Build tables and apply Cell Key Method on a list — tabulate_and_apply_ckm

This function constructs multiple tables from microdata and applies the Cell Key Method to each table based on a description data frame specifying the table structure.

Usage

tabulate_and_apply_ckm_list(
  df,
  rk_var = "rkey",
  desc_tab,
  marge_label = "Total",
  prefix = "tab",
  D,
  V,
  js = 0,
  I = NULL,
  J = NULL,
  ...
)

Arguments

df: data.frame. Input microdata
rk_var: Character. Individual key variable (NULL for no keys)
desc_tab: data.frame.

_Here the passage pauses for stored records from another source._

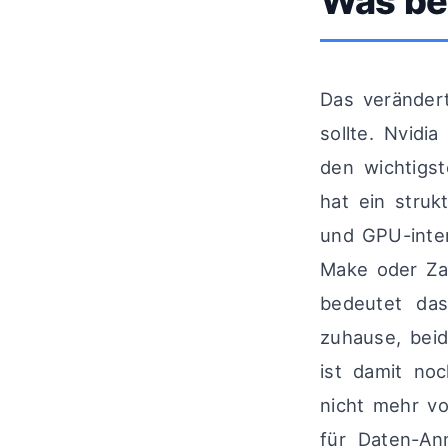
Was bed
Das veränder
sollte. Nvidia
den wichtigs
hat ein struk
und GPU-inten
Make oder Za
bedeutet das
zuhause, beid
ist damit no
nicht mehr vo
für Daten-An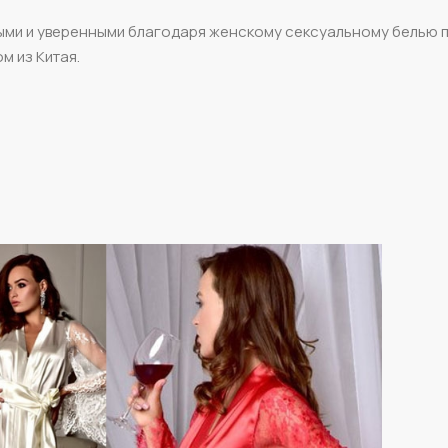
ными и уверенными благодаря женскому сексуальному белью 
м из Китая.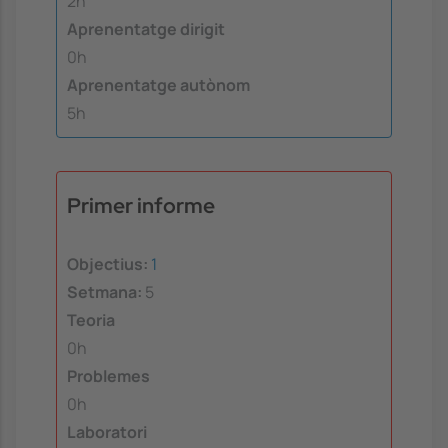
2h
Aprenentatge dirigit
0h
Aprenentatge autònom
5h
Primer informe
Objectius:
1
Setmana:
5
Teoria
0h
Problemes
0h
Laboratori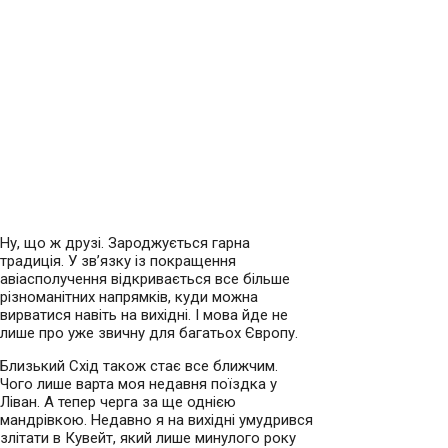
Ну, що ж друзі. Зароджується гарна
традиція. У зв’язку із покращення
авіасполучення відкривається все більше
різноманітних напрямків, куди можна
вирватися навіть на вихідні. І мова йде не
лише про уже звичну для багатьох Європу.
Близький Схід також стає все ближчим.
Чого лише варта моя недавня поїздка у
Ліван. А тепер черга за ще однією
мандрівкою. Недавно я на вихідні умудрився
злітати в Кувейт, який лише минулого року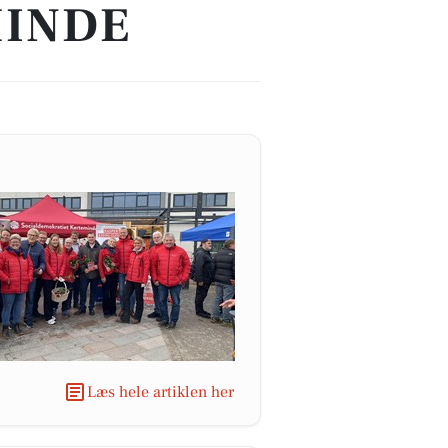
MINDE
Læs hele artiklen her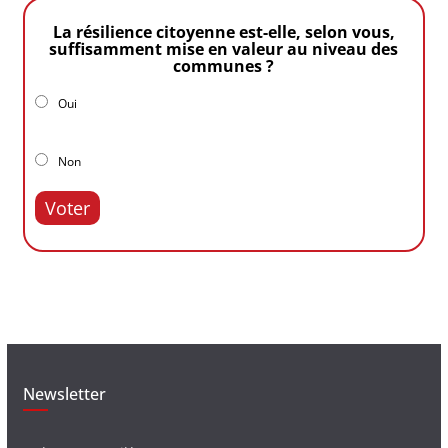
La résilience citoyenne est-elle, selon vous,
suffisamment mise en valeur au niveau des
communes ?
Oui
Non
Voter
Newsletter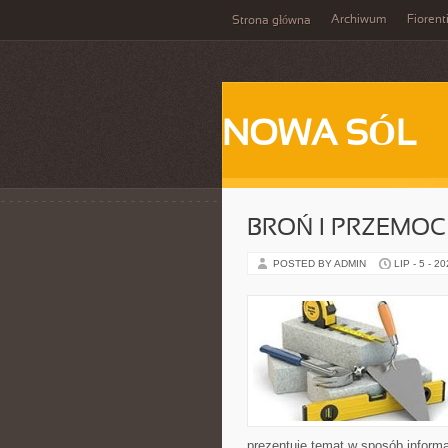
Archiwum
Fiorent
Strona główna
NOWA SÓL
BROŃ I PRZEMOC
POSTED BY ADMIN
LIP - 5 - 2
prezentuje temat w sposób inform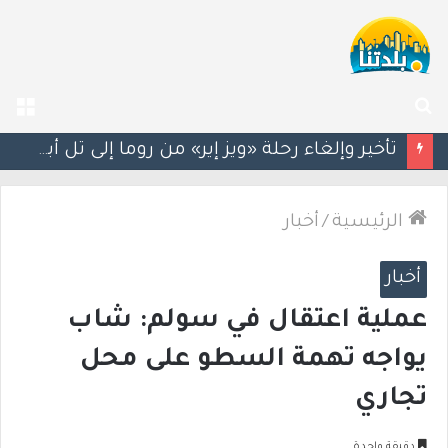
بحث
الق
عن
سيغالوفيتش يستقيل من الكنيست.. وتقارير عن اتصالات مع القائمة العربية الموحدة
الرئيسية
/
أخبار
أخبار
عملية اعتقال في سولم: شاب
يواجه تهمة السطو على محل
تجاري
دقيقة واحدة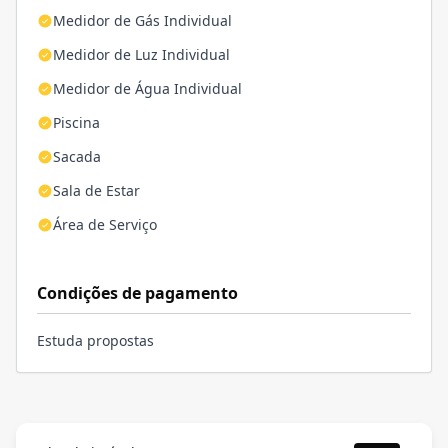
Medidor de Gás Individual
Medidor de Luz Individual
Medidor de Água Individual
Piscina
Sacada
Sala de Estar
Área de Serviço
Condições de pagamento
Estuda propostas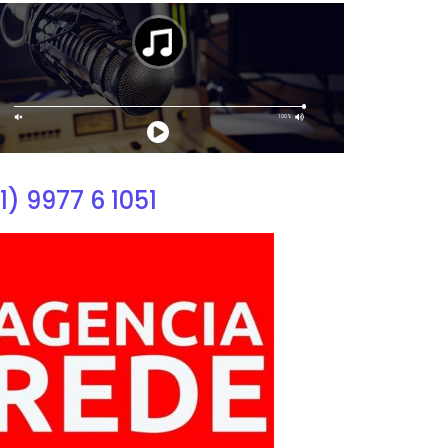
1) 9977 6 1051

Table description with 3 columns (TAB, VAR, HRC) describing the tables to construct
marge_label: Character. Margin label (default: "Total")
prefix: character. Prefix to add to table names provided in desc_tab (default: "tab")
D: integer. Deviation parameter (must be strictly positive)
V: numeric. Noise variance (must be strictly positive)
js: integer. Threshold for sensitive values (default: 0). If js=0, only value 0 will be forbidden
I: integer vector. Original values to consider
J: integer vector. Perturbed values to consider
...: Additional parameters passed to transition matrix creation

Value

A list containing:

tab: list of tables (tibbles) with CKM applied to each
ptab: transition matrix used for calculations
risque: tibble with risk measures for each table
utilite: tibble with utility measures for each table

Details

The desc_tab data frame must have the following structure:

TAB: Table name or number
VAR: Variable name for the table
HRC: Hierarchy name if the variable has hierarchical relationship, NA otherwise

One row corresponds to one variable in a given table. Variables with hierarchical relationships should be listed in decreasing order of hierarchy (from broadest to finest level). Two variables (e.g., REGION and DEPARTEMENT) in the same table with a hierarchical relationship must have the same value in the HRC column.

Examples

if (FALSE) { # \dontrun{
data("dtest")
set.seed(123)
dtest_avec_cles <- build_individual_keys(dtest)

# Define two tables:
# tab1: DIPLOME * SEXE * AGE
# tab2: DIPLOME * TYPE * REG * DEP, where REG > DEP
desc_tableaux <- data.frame(
  TAB = c(rep(1,3), rep(2,4)),
  VAR = c("DIPLOME", "SEXE", "AGE", "DIPLOME", "TYPE", "REG", "DEP"),
  HRC = c(rep(NA, 5), rep("GEO",2))
)

res_ckm <- tabulate_and_apply_ckm_list(
  df = dtest_avec_cles,
  desc_tab = desc_tableaux,
  marge_label = "Total",
  D = 10, V = 15, js = 4
)
} # }